42. Hamle - Siyah At, beyaz atı alır!

854 61 10
                                    

Şarkı : Westlife - Unbreakable

Kerem Dinçer

Eve girip anahtarları girişe bıraktıktan sonra salona geçtiğimde Mete ve Efe kendi aralarında fısıldaşmayı bırakıp bana döndüler.

"Ah Tanrım, şükürler olsun gelebildin! Bir an sonsuza kadar bu şekilde kalacağımı sandım."

Mete'nin yüksek oktavlı bir fısıltı şeklinde çıkan içten isyanına gülüp koltuklardan birinin kenarına oturdum. Kafasını yukarı bakacak şekilde Mete'nin göğsüne dayayıp çocuğa yaslandığı taraftaki koluna da iki eliyle sıkıca sarılmış, bacaklarını da Efe'nin bir bacağının üstünden aşağı doğru sallanacak şekilde uzatmış huzurla uyuyan Duru'nun haline gülsem mi yoksa iki koca adamı uyanmaması için kıpırdamaya bile çekindikleri bu pozisyona sokmasından dolayı takdir mi etsem bilemiyordum.

"Neden odasına götürmediniz?"

Efe de, Mete'den aşağı kalmayan yorgun bir tavırla karşılık verdi.

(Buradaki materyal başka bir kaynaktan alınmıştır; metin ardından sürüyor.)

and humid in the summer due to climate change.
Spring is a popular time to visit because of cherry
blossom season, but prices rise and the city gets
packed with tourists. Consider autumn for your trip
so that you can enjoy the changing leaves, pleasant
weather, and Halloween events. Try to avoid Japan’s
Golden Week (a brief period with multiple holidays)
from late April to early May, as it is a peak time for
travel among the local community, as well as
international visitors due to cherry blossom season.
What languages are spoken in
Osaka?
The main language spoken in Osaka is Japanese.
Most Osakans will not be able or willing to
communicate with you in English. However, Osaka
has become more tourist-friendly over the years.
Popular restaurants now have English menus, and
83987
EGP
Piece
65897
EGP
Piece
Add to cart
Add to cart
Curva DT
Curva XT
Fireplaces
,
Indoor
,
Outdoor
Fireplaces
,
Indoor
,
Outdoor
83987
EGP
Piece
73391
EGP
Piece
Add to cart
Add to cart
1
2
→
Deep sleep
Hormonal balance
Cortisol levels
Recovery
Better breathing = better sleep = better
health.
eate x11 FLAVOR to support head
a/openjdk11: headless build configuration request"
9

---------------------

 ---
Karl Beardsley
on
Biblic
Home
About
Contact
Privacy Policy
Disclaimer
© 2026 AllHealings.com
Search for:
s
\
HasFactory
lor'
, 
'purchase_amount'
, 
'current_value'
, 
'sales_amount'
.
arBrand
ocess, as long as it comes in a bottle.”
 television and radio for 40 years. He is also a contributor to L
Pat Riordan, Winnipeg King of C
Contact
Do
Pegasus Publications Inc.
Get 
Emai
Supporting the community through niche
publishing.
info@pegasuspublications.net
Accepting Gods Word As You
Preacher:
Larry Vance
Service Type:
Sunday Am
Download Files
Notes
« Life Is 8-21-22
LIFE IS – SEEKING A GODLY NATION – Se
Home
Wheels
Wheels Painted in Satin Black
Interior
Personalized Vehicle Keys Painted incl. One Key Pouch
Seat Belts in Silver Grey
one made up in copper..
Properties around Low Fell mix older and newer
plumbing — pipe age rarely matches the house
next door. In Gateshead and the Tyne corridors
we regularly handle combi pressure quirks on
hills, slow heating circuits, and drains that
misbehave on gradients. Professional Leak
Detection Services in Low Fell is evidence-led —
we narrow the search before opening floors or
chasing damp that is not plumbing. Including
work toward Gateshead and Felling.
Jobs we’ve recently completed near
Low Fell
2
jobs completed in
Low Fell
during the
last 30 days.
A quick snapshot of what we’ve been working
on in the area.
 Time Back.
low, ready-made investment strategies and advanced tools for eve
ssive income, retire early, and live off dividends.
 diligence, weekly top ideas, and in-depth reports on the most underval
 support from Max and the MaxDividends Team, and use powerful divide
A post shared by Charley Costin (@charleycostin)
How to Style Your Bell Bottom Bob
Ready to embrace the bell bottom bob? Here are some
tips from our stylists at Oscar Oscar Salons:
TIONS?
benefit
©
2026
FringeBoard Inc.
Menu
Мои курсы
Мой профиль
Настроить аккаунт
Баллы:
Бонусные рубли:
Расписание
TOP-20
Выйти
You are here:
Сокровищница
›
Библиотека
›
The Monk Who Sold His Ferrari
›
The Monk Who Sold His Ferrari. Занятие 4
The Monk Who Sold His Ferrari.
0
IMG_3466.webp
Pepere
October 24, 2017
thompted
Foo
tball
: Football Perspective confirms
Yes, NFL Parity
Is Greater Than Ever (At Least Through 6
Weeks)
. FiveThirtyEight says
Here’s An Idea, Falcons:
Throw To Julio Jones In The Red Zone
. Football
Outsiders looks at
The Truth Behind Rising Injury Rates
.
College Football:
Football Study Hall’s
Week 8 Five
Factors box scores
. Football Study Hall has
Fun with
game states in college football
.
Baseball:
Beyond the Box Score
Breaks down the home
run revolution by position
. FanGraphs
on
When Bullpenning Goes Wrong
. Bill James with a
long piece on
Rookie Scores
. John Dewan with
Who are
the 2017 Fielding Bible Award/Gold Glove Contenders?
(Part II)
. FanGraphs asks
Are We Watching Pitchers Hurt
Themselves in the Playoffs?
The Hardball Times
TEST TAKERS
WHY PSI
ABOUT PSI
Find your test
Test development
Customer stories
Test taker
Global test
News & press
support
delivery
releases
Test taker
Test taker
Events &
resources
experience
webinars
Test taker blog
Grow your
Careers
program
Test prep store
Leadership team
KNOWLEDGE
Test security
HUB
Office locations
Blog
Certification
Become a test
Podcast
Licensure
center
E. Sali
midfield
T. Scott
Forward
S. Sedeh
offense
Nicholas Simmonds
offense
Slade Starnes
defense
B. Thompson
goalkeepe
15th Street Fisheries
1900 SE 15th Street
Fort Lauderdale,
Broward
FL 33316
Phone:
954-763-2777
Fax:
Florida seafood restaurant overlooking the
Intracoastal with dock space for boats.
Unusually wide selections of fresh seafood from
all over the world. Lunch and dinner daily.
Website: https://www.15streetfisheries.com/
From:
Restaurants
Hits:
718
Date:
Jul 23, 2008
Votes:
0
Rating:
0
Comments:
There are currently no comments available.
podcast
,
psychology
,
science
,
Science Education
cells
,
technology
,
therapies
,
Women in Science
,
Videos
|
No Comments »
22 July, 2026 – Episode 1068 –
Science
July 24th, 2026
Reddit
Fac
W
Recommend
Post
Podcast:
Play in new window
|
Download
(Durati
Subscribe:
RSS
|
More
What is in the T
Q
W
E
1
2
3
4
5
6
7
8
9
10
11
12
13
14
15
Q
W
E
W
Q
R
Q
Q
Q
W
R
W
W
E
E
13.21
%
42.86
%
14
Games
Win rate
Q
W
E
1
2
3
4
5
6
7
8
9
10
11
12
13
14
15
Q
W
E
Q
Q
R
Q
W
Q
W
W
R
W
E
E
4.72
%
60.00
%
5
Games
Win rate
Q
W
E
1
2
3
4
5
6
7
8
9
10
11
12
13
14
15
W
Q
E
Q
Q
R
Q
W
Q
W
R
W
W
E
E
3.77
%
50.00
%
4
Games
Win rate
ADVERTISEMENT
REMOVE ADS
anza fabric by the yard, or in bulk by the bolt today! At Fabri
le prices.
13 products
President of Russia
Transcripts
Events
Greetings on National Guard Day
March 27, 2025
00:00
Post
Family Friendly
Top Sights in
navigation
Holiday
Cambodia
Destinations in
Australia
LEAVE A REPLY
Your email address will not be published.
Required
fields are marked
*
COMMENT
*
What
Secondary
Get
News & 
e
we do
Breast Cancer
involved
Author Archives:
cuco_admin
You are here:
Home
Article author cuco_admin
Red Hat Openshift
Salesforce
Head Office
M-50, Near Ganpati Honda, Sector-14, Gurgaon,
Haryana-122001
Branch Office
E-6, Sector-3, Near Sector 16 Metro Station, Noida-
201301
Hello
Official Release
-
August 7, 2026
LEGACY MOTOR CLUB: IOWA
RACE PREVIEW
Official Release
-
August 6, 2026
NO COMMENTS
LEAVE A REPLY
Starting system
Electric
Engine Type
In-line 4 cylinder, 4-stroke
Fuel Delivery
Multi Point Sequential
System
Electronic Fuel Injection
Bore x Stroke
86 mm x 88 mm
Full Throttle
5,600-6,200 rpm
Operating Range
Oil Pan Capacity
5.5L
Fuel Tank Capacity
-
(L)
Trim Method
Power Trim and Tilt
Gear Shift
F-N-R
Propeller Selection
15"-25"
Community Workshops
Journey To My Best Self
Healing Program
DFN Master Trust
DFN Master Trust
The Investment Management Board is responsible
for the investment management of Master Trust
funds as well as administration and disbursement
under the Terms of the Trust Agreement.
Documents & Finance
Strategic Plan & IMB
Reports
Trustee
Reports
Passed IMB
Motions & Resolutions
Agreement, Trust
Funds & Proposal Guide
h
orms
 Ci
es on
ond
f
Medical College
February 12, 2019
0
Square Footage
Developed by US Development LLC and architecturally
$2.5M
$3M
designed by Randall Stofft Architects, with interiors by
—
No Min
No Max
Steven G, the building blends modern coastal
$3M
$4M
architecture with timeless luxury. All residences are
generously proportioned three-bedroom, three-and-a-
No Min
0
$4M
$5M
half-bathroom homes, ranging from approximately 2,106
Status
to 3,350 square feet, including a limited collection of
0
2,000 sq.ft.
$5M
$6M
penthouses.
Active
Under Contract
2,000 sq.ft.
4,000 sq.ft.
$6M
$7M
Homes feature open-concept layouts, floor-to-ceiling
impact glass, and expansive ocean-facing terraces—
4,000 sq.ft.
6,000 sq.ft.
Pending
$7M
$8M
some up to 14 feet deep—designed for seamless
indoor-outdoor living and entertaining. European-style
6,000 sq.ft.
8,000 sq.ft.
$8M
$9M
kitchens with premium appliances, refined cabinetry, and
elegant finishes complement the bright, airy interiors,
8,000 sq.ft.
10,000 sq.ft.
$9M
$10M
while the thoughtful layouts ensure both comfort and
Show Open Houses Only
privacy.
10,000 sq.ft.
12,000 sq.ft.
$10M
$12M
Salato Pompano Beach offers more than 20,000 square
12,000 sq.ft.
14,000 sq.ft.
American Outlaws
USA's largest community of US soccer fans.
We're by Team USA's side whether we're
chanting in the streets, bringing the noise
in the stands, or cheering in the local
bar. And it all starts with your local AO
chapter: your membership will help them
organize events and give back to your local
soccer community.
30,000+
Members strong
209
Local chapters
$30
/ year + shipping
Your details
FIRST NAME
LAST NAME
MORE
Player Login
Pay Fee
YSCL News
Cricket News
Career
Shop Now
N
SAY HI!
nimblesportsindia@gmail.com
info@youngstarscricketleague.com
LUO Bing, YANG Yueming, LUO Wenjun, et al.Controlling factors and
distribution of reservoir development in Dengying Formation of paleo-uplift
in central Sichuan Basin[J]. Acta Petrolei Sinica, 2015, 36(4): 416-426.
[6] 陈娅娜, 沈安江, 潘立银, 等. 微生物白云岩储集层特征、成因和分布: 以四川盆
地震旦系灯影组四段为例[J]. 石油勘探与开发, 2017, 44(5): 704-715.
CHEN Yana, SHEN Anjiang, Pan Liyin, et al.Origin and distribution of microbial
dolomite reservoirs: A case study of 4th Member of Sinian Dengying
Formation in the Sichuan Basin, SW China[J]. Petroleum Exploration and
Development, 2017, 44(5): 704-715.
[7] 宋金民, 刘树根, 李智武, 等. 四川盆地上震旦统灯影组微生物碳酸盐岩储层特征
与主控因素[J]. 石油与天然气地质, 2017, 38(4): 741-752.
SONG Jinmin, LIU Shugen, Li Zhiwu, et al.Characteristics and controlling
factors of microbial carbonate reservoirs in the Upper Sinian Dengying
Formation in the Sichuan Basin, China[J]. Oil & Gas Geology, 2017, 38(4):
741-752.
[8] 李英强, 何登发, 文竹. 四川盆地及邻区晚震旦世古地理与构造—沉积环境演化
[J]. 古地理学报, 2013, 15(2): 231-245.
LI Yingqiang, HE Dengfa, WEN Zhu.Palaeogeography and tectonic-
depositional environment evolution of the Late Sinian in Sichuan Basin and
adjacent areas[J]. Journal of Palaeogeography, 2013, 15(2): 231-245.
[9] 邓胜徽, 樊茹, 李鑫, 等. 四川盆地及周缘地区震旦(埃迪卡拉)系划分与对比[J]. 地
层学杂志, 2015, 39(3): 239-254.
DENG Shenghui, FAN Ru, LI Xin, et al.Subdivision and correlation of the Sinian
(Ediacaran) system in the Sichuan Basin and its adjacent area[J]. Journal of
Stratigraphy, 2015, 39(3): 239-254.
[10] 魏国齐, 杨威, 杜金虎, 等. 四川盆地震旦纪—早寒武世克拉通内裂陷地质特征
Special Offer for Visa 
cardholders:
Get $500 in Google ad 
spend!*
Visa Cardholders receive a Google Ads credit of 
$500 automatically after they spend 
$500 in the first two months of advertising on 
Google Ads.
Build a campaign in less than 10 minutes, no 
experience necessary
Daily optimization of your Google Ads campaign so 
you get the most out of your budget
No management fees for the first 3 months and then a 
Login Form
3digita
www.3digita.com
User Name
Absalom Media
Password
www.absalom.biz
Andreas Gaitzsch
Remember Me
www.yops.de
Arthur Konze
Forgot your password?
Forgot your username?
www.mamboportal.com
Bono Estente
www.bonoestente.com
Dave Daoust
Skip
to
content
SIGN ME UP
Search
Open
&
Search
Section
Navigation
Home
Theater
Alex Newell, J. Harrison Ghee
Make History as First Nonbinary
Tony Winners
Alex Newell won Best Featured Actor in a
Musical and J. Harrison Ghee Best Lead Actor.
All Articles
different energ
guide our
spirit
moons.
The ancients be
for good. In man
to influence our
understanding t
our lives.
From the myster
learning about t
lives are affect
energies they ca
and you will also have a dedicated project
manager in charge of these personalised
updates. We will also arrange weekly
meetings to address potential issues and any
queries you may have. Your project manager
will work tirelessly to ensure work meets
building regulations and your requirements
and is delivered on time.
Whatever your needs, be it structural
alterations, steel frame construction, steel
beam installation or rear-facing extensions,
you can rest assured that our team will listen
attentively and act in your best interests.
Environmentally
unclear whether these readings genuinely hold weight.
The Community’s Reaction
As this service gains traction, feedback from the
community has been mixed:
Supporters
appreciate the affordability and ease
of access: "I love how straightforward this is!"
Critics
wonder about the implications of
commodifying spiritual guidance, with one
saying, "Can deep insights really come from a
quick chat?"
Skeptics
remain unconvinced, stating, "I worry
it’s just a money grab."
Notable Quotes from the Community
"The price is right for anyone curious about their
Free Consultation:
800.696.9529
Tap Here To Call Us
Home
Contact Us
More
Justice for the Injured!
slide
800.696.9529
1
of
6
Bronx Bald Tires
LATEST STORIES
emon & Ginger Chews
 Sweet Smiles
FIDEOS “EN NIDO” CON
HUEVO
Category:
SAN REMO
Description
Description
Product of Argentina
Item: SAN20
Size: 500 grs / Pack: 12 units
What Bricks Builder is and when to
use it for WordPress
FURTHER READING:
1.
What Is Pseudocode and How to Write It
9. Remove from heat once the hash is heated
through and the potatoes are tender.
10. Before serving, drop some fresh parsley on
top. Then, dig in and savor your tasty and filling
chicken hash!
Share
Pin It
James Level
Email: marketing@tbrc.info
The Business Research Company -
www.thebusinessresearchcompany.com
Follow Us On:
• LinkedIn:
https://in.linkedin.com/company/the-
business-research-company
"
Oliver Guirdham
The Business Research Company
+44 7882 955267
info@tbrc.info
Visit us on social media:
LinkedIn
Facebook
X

"Denemediğimizi mi sanıyorsun?" Duru hafifçe kıpırdanınca hemen fısıltı tonuna geçip devam etti. "Ama ne kadar uğraşsak da sen gelmeden yukarı çıkmayı kesinlikle kabul etmedi. Onun kadar tatlı birinin bu kadar inatçı olduğuna inanamıyorum."

"Aramıza hoş geldin koca oğlan." Mete'nin cevabına karşın ona ters bir bakış attığında gülerek araya girdim.

"Saat geç oldu. İsterseniz siz de burada kalın."

"Normal şartlarda bu teklifi seve seve kabul ederdim ama yarın sabah erkenden halletmem gereken işlerim var."

"Sen ne dersin Efe?"

"Eğer beni Rüzgar'a bırakmak Mete için de sorun olmazsa onunla gitmeyi tercih ederim. Sabah işe gitmem gerek ve burası iş yerime çok uzak kalıyor."

"Sorun değil." Mete'nin de onaylamasıyla anlayışla kafamı sallayıp ayağa kalktım. Önlerine geçip Duru'yu kaldırmaya niyetlendiğimde Mete boştaki elini koluma koydu.

"Pek iyi görünmüyorsun. İstersen ben çıkarayım yukarı."

"Merak etme hala yirmi basamağın üstesinden gelebilecek kadar gücüm var."

Bir elimi belinin altına koyup diğerini de bacaklarının altından geçirdiğimde kaldırmadan önce kulağına "Boynuma tutun gün ışığı." diye fısıldadığımda gözlerini açmadan anlamsız bir şeyler mırıldanıp Mete'nin kolunu bırakarak kollarını boynuma doladı. Kucağımda onunla beraber tekrar doğrulduğumda iyice göğsüme sokulunca gülümseyip çocuklara döndüm.

"Beklemene gerek yok. Sevgilinle ilgilen sen. Biz kendimiz çıkarız."

"Efe doğru söylüyor. Senin de dinlenmeye ihtiyacın var. Tekrar görüşeceğiz zaten."

"Yardımlarınız için sağ olun çocuklar. Sonra görüşürüz."

Onlar Duru'nun kıskacından kurtulmuş olmanın verdiği rahatlamayla gerinirken ben de kucağımda Duru'yla beraber yukarı çıkıp odasına girdim. Onu yatağına yatırıp üstünü örttükten sonra şöyle bir etrafa göz atıp kendi odama geçtiğimde vücudumun çeşitli yerlerindeki ağrı ve sızılarla uyumanın kolay olmayacağını bilerek Tolga'nın sardığı bandajları çıkarıp sıcak bir duş almak için banyoya girdim. Duştan sonra üstümü giyinirken boy aynasından sırtımın yansımasını görünce muhtemelen üstümde adamla yere düştüğümde oluşan, sonrasında kolona çarpmanın etkisiyle daha da kötüleşmiş geniş morluk ve sıyrıklara bakıp iç çektim. Her hareketimde sırtımın bu kadar acımasına şaşmamak gerekirdi.

Elimdeki tişörtü yatağın üstüne atıp çekmecelerin birinden çıkardığım merhemle tekrar aynanın karşına geçtiğimde kapımdan gelen tıkırtıyla kafamı o yana çevirdim.